Doctoral thesis

Arman Rahbar,

Knowledge Transfer and Active Learning for Representation Learning in the Absence of Sufficient Supervision

Overview

In many machine learning applications, labels or feature values may be unavailable or expensive to obtain. This motivates the need to develop methods for learning data representations under limited supervision, where supervision refers to either labels or feature values. In this thesis, we study this important problem from two distinct perspectives.

First, we explore knowledge transfer to improve representation learning in the target domain by leveraging existing sources of knowledge. These include (i) kernel and neural embeddings, which we use to guide learning in wide neural networks based on insights from neural network theory, and (ii) labeled data from a different source domain. We propose an optimal transport framework that enables the use of source domain labels when target labels are not available.

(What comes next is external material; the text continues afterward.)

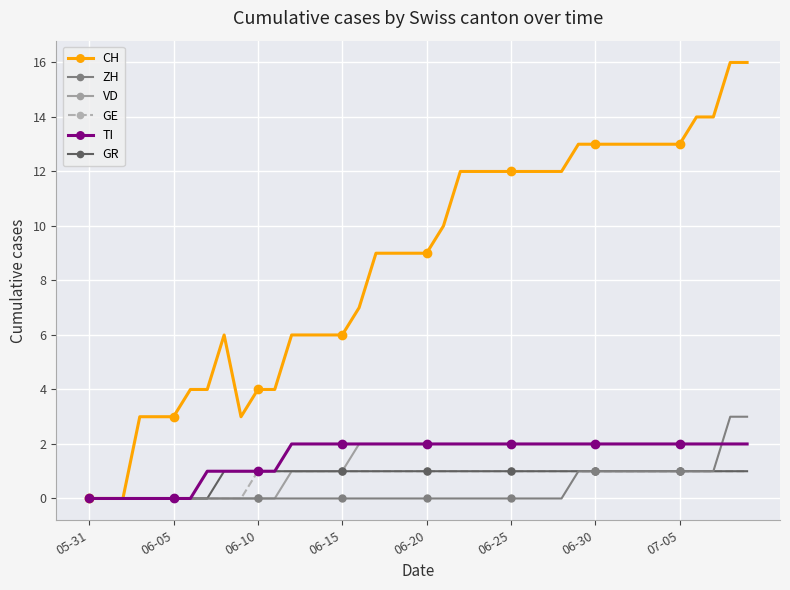

Which series has the widest spread of values?

CH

Second, we study active feature acquisition, where the goal is to select a cost-efficient subset of features for each data point under a budget constraint. We review recent works in this area, and then focus on the online setting, where data arrives as a stream and no training data is available in advance. We introduce a general framework for this setting, using methods from online learning and bandits, such as Thompson sampling, to efficiently learn from streaming data. We present two formulations of the problem, based on a partially observable Markov decision process and a combinatorial multi-armed bandit. The latter allows us to generalize our framework to stochastic feature costs. These formulations enable us to theoretically analyze the performance of our online framework. Our experiments show that the proposed framework is competitive in both feature acquisition cost and prediction accuracy.